Ввёл, наконец, Лунькова в дворик.
Обогнули дом, шли вдоль длинной веранды, туго заполненной солнцем. Остановились перед высоким сараем. Через открытую половину широкой двери в темноватом прохладном провале угадывался у стен «товар», прикрытый брезентом. «И гараж, и склад», – отметил Луньков.
Кошелев сам выбрал и вынес две лопаты. Штыковую воткнул перед Луньковым в мягкую траву, совковую – вручил. Вынес топор. Но подумал и приставил к стене. Выволок и бросил лом.
Сада, как такового, почти не было. Был больше огород. С тремя теплицами, где как лес стояли помидорные кусты с краснеющими плодами. Со смородиной и малиной вдоль штакетника, с широко разбросанной зеленью грядок, где ерошилась морковь, закоренелыми лысыми пьяницами валялись огурцы, черепно высох мак, желтел, вылинивал укроп. И опрятный вишнёвый кусток с горстками взвешенных налитых ягод стоял восклицательным знаком всему.
Неподалёку от будки летнего душа с высоко взнесённым ржавым баком вышли, наконец, к двум пням, выкорчевать которые доверили Лунькову.
День был высокий, синий, ветреный. Гуляли, бегали, как освободившиеся аэростатики, чадливенькие облачка… Откинувшись руками на прохладную горку земли, под корни пня вытянув ноги, по пояс раздетый, белый, блаженно щурился Луньков на солнце, которое, словно лёгкие беловато-сизые одежды, подхватывало охвостья туч. Подхватывало и отпускало… Водя носом и закрывая глаза, Луньков ловил запахи, прилетающие от спелого сосняка за домом…

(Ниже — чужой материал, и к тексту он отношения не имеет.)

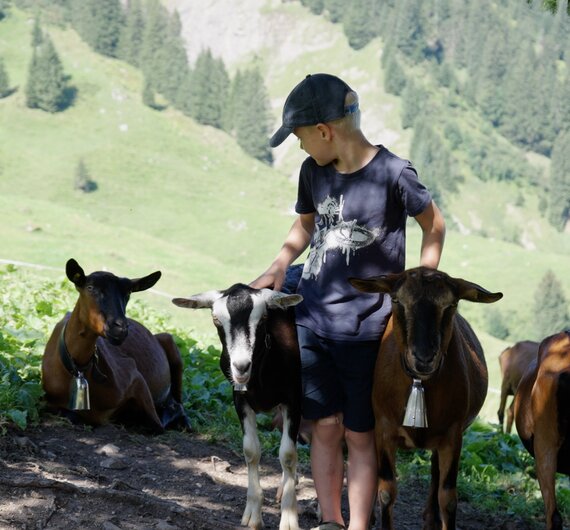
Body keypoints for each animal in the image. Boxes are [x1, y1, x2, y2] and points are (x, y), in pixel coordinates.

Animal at [42, 258, 189, 432]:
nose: (120, 328)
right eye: (90, 288)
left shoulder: (134, 375)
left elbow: (157, 425)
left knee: (179, 402)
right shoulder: (48, 401)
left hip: (171, 345)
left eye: (128, 294)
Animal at [172, 284, 302, 528]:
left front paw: (289, 518)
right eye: (215, 319)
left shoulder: (294, 398)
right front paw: (253, 515)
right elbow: (251, 451)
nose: (241, 366)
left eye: (263, 319)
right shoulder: (240, 399)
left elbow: (288, 454)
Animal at [348, 266, 500, 528]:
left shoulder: (453, 434)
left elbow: (448, 497)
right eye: (397, 300)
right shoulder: (384, 429)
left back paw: (431, 516)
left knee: (436, 472)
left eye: (451, 304)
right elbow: (386, 489)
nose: (424, 357)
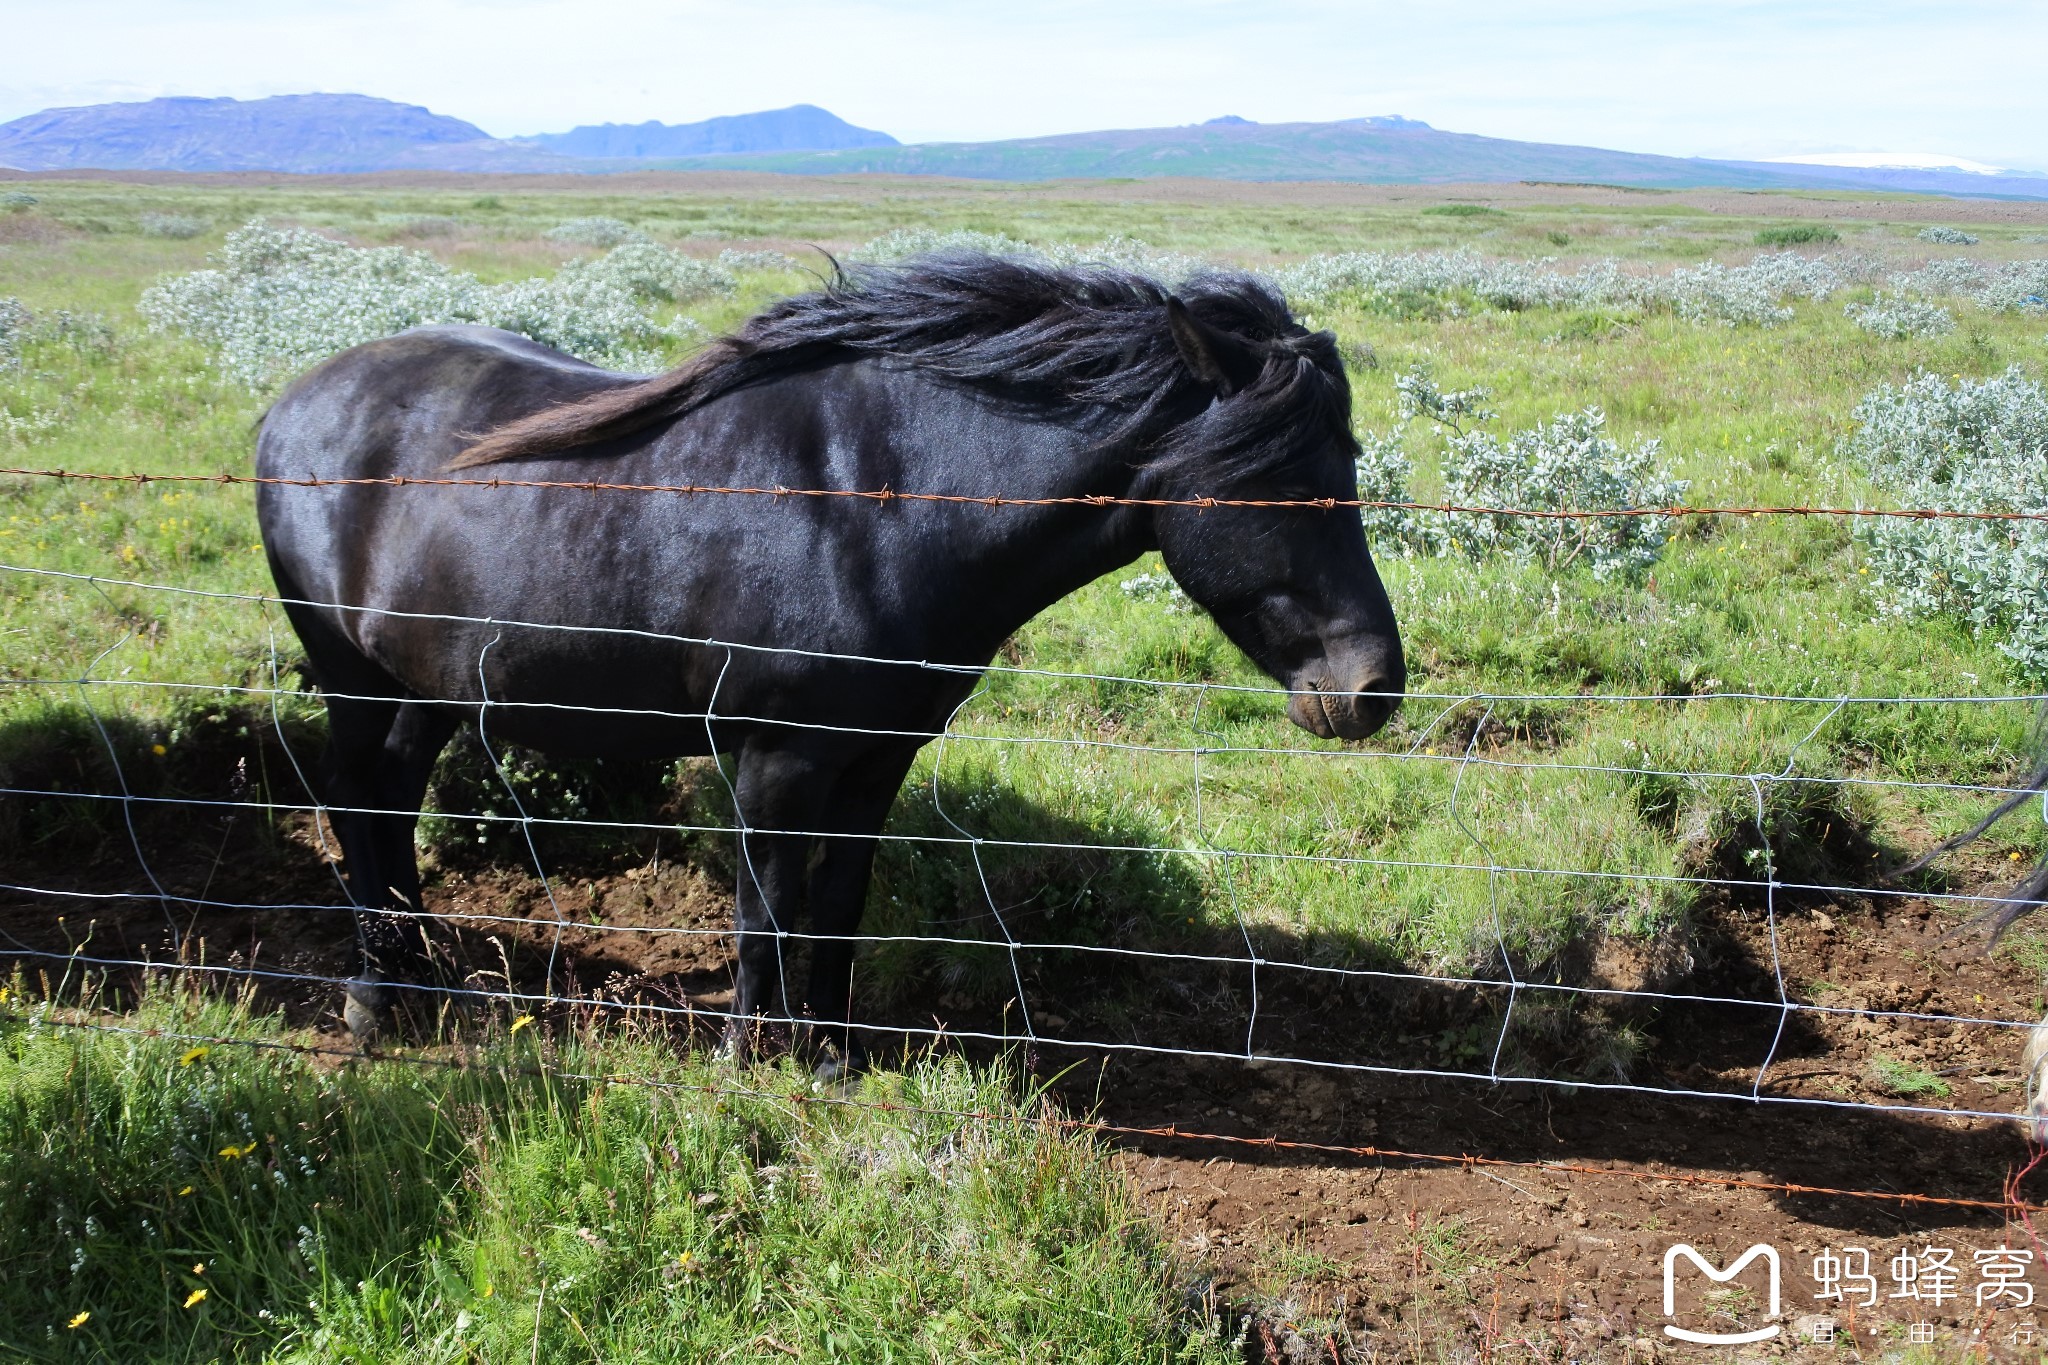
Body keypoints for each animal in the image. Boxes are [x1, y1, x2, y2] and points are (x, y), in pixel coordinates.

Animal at [256, 255, 1409, 1055]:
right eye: (1279, 481)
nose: (1371, 689)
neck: (882, 507)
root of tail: (292, 400)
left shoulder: (876, 759)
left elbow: (836, 908)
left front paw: (831, 1058)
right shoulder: (776, 760)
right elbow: (763, 918)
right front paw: (747, 1065)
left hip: (425, 685)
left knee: (395, 800)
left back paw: (423, 978)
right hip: (351, 677)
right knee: (356, 804)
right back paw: (375, 998)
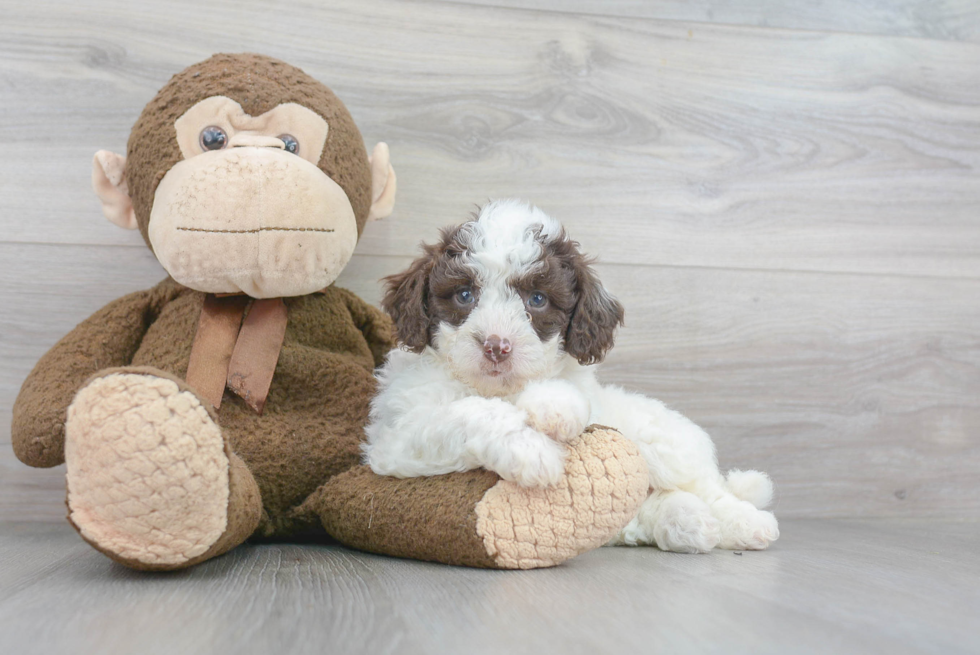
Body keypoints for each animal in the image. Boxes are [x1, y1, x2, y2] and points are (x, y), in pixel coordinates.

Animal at [362, 200, 780, 552]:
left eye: (537, 300)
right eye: (464, 295)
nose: (496, 347)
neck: (499, 389)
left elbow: (562, 396)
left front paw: (552, 409)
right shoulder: (394, 442)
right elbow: (469, 413)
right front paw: (531, 451)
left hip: (667, 448)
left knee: (709, 489)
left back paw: (748, 524)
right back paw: (690, 523)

Вдруг увидел, что на него смотрит женщина. Жена Кошелева. Сразу схватил лопату. «Очень интересно она цепляет прищепки на белье: глядит на меня, а прищепки словно сами собой взлетают из таза и цепляются на верёвку… Генриетта… Хм… Это уже закономерность какая-то у Кошелева. Робэрт… Генриет-та… Интересно: на сколько лет она моложе Кошелева? На двадцать? На двадцать пять?»
Под взглядом женщины Луньков казался себе сильным, мускулистым, ловким. Он поддевал ломом, резко дёргал пень вверх. Тот не поддавался. А женщина стояла – и он дёргал ещё. Ещё. Распрямлялся. Как атлет, вдыхал побольше воздуха и выдыхал медленно, тряся руками. Освобождал мускулатуру. Снова накидывался. Теперь с лопатой. Подрывал и подрывал. Однако пни сидели крепко. Тогда, как только женщина с тазом ушла, стал потихоньку подрубать корни. Лопатой. Не выкапывать, как приказал Кошелев, а подсекать, рубить. И к обеду выворотил, наконец, один из пней. И только через час – другой.